The unanswered questions
As I faced the long drive back to Atlanta, I thought about how far we’ve come in understanding periodontal diseases. Yet there are many unanswered questions.
For example, how does a clinician choose a periodontal disease risk assessment tool? Do you use a microbiological test like micro-Ident or BANA, or do you measure a genetic inflammatory marker with a test like the GenoType PST? Would it be better to perform a PreViser periodontal risk assessment first, which generates a score based on the patient’s current periodontal disease state and risk for future disease?
The other thought that nags me is the cost of nonsurgical periodontal therapy, and making serious attempts to control those costs while delivering the appropriate therapy. As dental professionals in a service industry that is sometimes encouraged to be profit-driven, a delicate balance is required to treatment plan according to the patient’s best interests, needs and desires.
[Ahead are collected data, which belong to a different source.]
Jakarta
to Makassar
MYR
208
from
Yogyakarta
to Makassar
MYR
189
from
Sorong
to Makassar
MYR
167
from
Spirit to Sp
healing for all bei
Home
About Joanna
It’s a confusing time to be an oral health-care professional, especially with the current emphasis on advancing our knowledge of molecular, cell, and connective tissue biology in order to better understand the host immune and inflammatory responses. Researchers are excited about identifying new host modulation drugs and finding ways to slow the inflammatory process.
Just as environmental factors like respiratory infections cause inflammation (swelling) of airways in asthmatics, anaerobes in the orange and red complexes thrive in an inflamed pocket. The amount of inflammation in periodontal pockets is strongly influenced by host, genetic, or environmental factors. Some examples of specific factors that modify the expression of periodontal diseases in a susceptible host are systemic diseases, an immunocompromised state, medications, poor oral hygiene, hormones, stress, and smoking.
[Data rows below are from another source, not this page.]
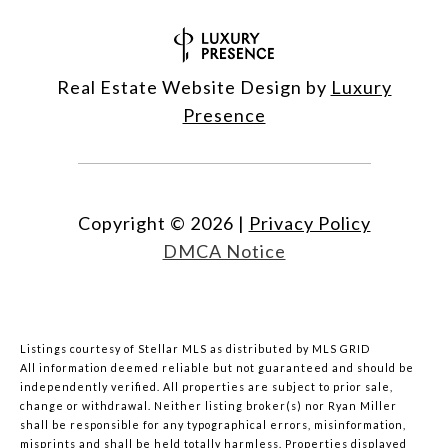
Real Estate Website Design by
Luxury
Presence
Copyright ©
2026
|
Privacy Policy
DMCA Notice
Listings courtesy of Stellar MLS as distributed by MLS GRID
All information deemed reliable but not guaranteed and should be
independently verified. All properties are subject to prior sale,
change or withdrawal. Neither listing broker(s) nor Ryan Miller
shall be responsible for any typographical errors, misinformation,
misprints and shall be held totally harmless. Properties displayed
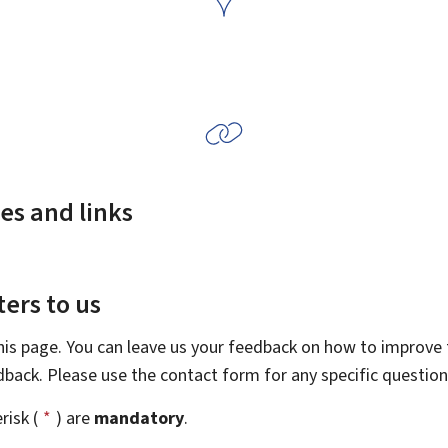
es and links
ers to us
this page. You can leave us your feedback on how to improve t
edback. Please use the contact form for any specific questio
risk (
*
) are
mandatory
.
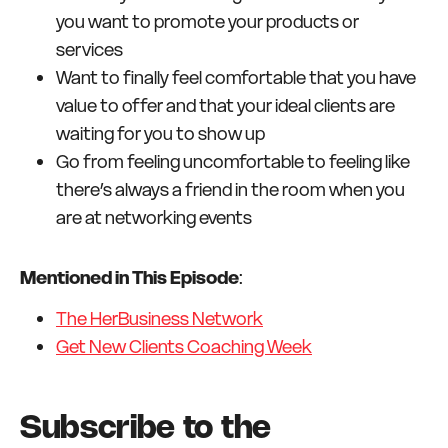
you want to promote your products or
services
Want to finally feel comfortable that you have
value to offer and that your ideal clients are
waiting for you to show up
Go from feeling uncomfortable to feeling like
there’s always a friend in the room when you
are at networking events
Mentioned in This Episode
:
The HerBusiness Network
Get New Clients Coaching Week
Subscribe to the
We need to approach learning with an open mind. I suggest you read about the various bacterial complexes and stay tuned to Socransky and Haffajee’s continuing discussion in another chapter of Perio 2000, which will be published later this year, where they address periodontal therapy applications based on modification of the periodontal ecosystem. I’ll make sure RDH readers are informed about this chapter and its clinical applications in a future column.
1. Schenkein HA: Host responses in maintaining periodontal health and determining periodontal disease. Perio 2000; 2006: 40: 84.
2. Socransky SS, Haffajee AD: Periodontal microbial etiology. Perio 2000; 2005: (38)1: 135.
3. Rhemrev GE, et al: Immediate effect of instrumentation on the subgingival microflora in deep inflamed pockets under strict plaque control. J Clin Periodontol 2006; 33: 42-48.
4. Rose LF, et al. Periodontics: medicine, surgery and implants; Mosby Inc.; 2004:226.